«Nous devons apprendre à faire mieux avec moins» martelait Nicolas Hulot en introduction de son "Pacte écologique" publié à la veille des élections présidentielles de 2007.
Mais c’est le "Travailler plus pour gagner plus" (sous-entendu produire plus et consommer plus) de Nicolas Sarkozy qui l’a emporté.
Un an plus tard, dès 2008, la crise financière puis économique a mis un coup d’arrêt aux prétentions populistes d’un slogan qui n’a pas résisté à la dure réalité.
Par l’effet conjugué d’une concurrence acharnée avec les pays émergents et d’une amplification des délocalisations vers ces mêmes pays, les Européens dans leur ensemble travaillent moins et, en conséquence, gagnent moins.
En France, le chômage officiel (la catégorie A) s’est accru de 600.000 demandeurs d’emploi en 18 mois.

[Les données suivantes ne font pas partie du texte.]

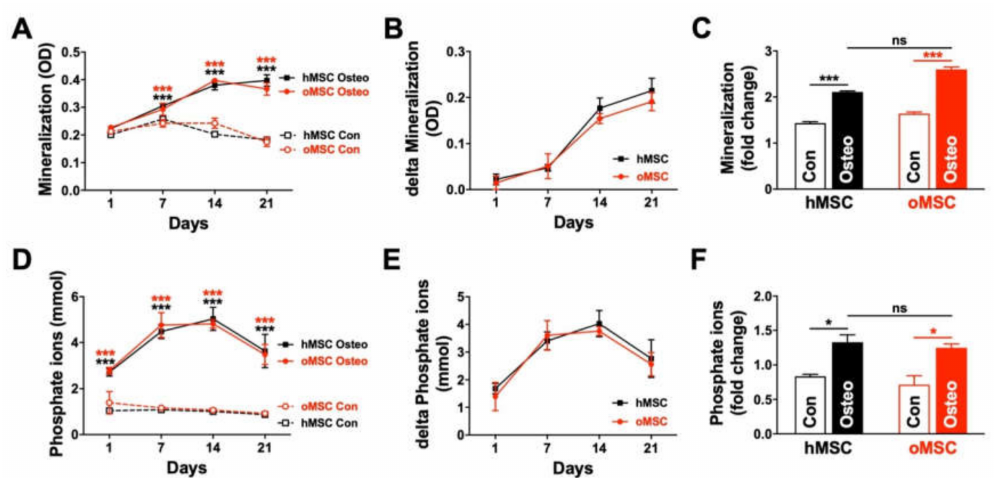
Figure 5. Comparable mineralization and phosphate ion release during the osteogenic di ff erentiation process. Mesenchymal stromal cells (MSC) from osteoporotic (oMSC) and healthy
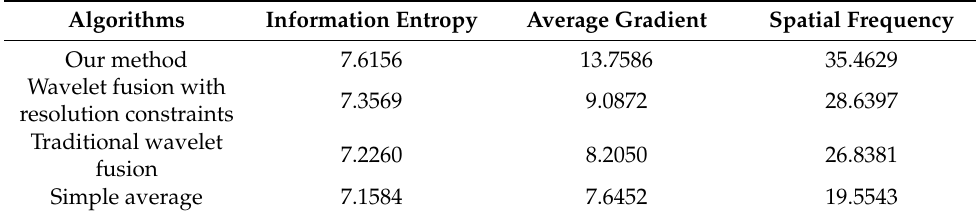
Table 4. Comparison of fusion results of different methods in Area 1.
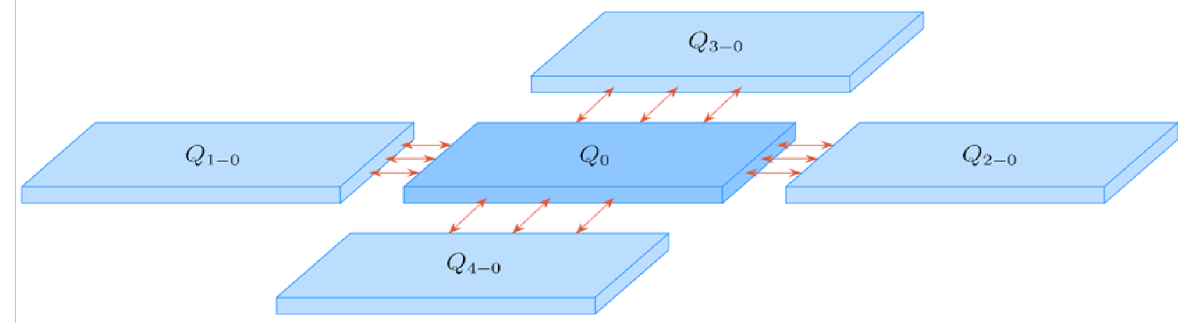
Figure 4. Wall–wall heat transfer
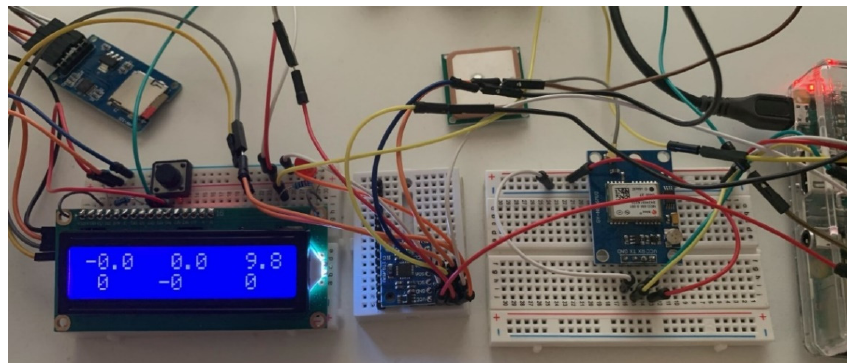
Figure 5. Assembled system.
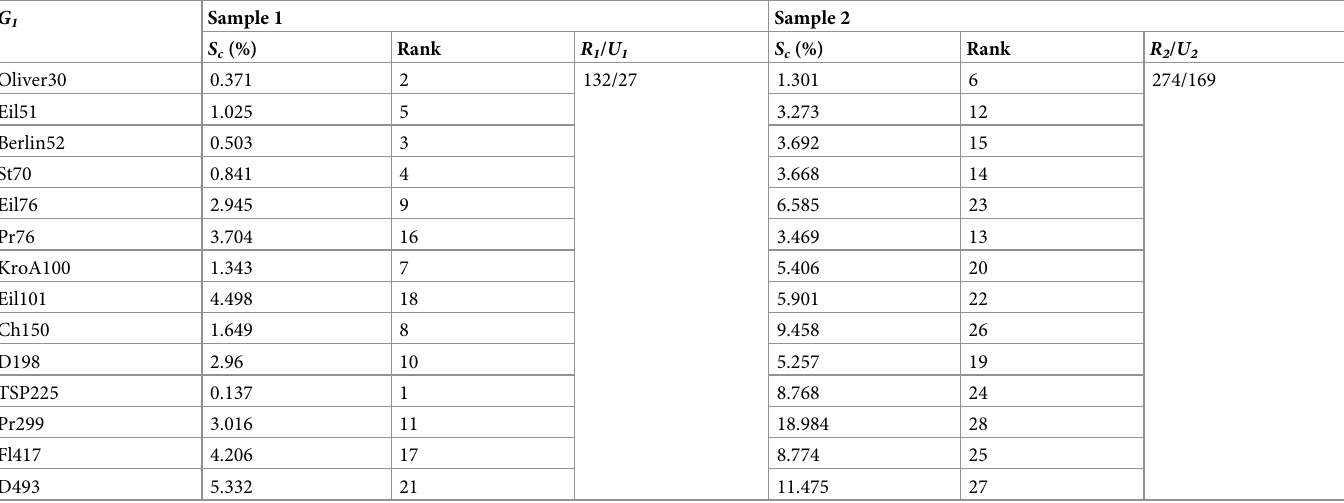
Table 4. S c and rank of DSRABSQL and VDWOA algorithms in G 1 .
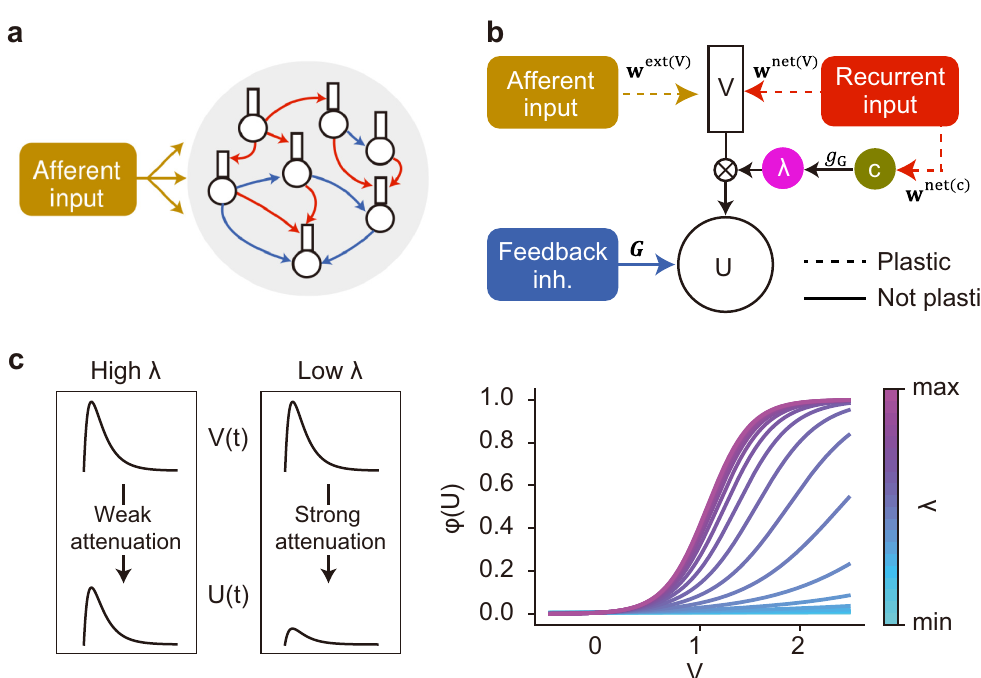
Fig 1. A recurrent gated network of compartmentalized neurons. (a) A network of randomly connected compartmentalized neurons is considered. The red and blue arrows indicate recurrent connections to the dendrite, and the feedback inhibition to the soma, respectively. (b) Each neuron model consists of a somatic compartment and a dendritic compartment. Dashed and solid arrows indicate plastic and non-plastic synaptic connections, respectively. Unless otherwise specified, the dendrite only receives afferent inputs. The somatic compartment integrates the dendritic activity and inhibition from other neurons. Gating factor λ is determined by recurrent inputs and regulates the instantaneous fraction of dendritic activity propagated to the soma. (c) The effect of gating factor on the somatic response is schematically illustrated (left). The relationship between the dendritic potential and somatic firing rate is shown for various values of gating factor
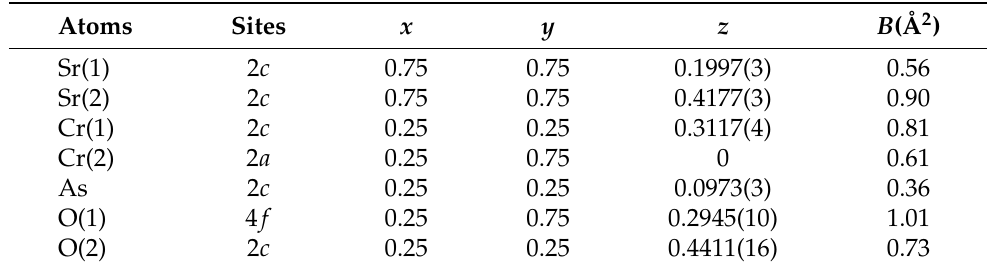
Table 2. Room-temperature crystallographic data of Sr 2 Cr 2 AsO 3 with lattice parameters of a = 3.9087(2) Å and c = 16.0481(4) Å, and with space group P 4/ nmm (No.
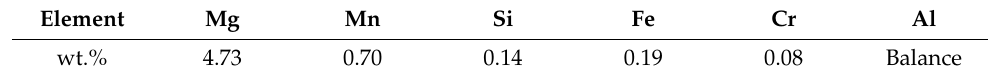
Table 1. Nominal composition of Al5083 alloy [33,34]. Element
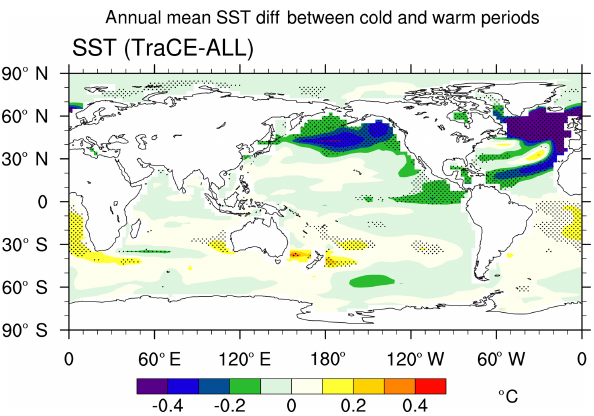
Figure 4. Spatial distribution of annual mean SST difference be- tween the cold and warm periods derived from the TraCE-ALL run. Those regions which were significant above the 95% confidence level are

Et les inscriptions à Pôle Emploi (toutes catégories confondues) ont augmenté d’un million de personnes.
Aujourd’hui, 4,5 millions de travailleurs au chômage ou en grande précarité professionnelle (près de 20% de la population active) disposent d’une capacité d’achat réduite — parfois à l’essentiel — et ne cotisent plus directement aux comptes sociaux : Assurance-maladie, Assurance-chômage, retraites...
La spirale infernale du surendettement s'en trouve démultipliée en France, et ailleurs aussi : en Grèce, en Espagne, en Grande-Bretagne… Quasiment partout en Europe.
Car la conséquence logique de la récession de 2009 est le creusement des déficits publics qu’on avait, un temps, occulté.
Il nous est revenu comme un boomerang, au moment où les analystes nous promettaient la reprise économique.
Depuis quelques mois, dans le sillage du gouvernement grec, tous les dirigeants européens adoptent des politiques de "rigueur" qui, partout, se traduisent par un gel des salaires (voire une baisse), une augmentation des impôts et des taxes, le non-renouvellement des fonctionnaires… et, accessoirement, un recul de l’âge de départ à la retraite (qui ne changera rien).
En d’autres termes, l’Europe institutionnalise une "décroissance" dont nos gouvernants n’osent pas prononcer le nom, comme ils se sont refusés longtemps à accepter celui de "rigueur".
Même si les prévisionnistes, dont on connaît la "pertinence" des projections, envisagent encore un taux de croissance du PIB de l’ordre de 1,4% pour la France, il ne suffira pas à enrayer la spirale décroissante.
Comment pourrait-il en être autrement ?
Avec des salaires bloqués, de nouveaux impôts, de nouvelles taxes, le non-renouvellement d’un fonctionnaire sur deux, un chômage qui augmente (+50.000 demandeurs d’emploi en mai en France), des délocalisations qui se poursuivent et des dettes abyssales à rembourser, comment peut-on envisager un seul instant un retournement de tendance ? Du moins, à brève échéance.
IMPOSSIBLE !
Les dirigeants européens seraient donc bien inspirés de dire enfin la vérité à leurs concitoyens, pour les préparer à une échéance inéluctable et ainsi désamorcer l’embrasement social qui ne manquera pas d’accompagner une désillusion générale.
Nous n’allons pas faire mieux avec PLUS !
Nous devons, effectivement, apprendre à faire mieux avec MOINS.
C’est une véritable révolution qui s’annonce en Europe, quand d’autres continents vivent leur mutation industrielle et leur développement économique à grande échelle.
Ce constat cache-t-il l’acceptation du déclin ?
Certainement pas !
Nous ne devons accepter qu'une chose : la réalité.
Nous sommes 7 milliards d’êtres humains sur Terre (et probablement 9 milliards d’ici 25 ans).
Nous devons accepter le partage équitable de richesses aujourd’hui contingentées et qui seront de plus en plus limitées — matières premières, énergies fossiles, eau, ressources halieutiques… — entre un nombre croissant d’individus qui, tous, aspirent à vivre dignement.
Pendant des siècles, l’Europe a dominé le monde. Pas uniquement à visées économiques. Mais aussi dans les domaines scientifiques et culturels.
Il revient à l’Europe, aujourd’hui, de tracer la voie d’un développement plus raisonnable, plus respectueux de l’environnement et, surtout, de l’Être humain.
C’est cette voie que nous empruntons aujourd’hui, contraints et forcés.
Nous devons pourtant l’assumer, la revendiquer même. Faute de quoi, l’Europe s’effondrera face à cette concurrence exacerbée qu’elle a elle-même créée et nourrie au sein d’un capitalisme qui a muté depuis en ultralibéralisme.
Si le "partage" ne devient pas la valeur refondatrice de l'Europe, elle ne survivra pas au système qu’elle a elle-même engendré et imposé au monde.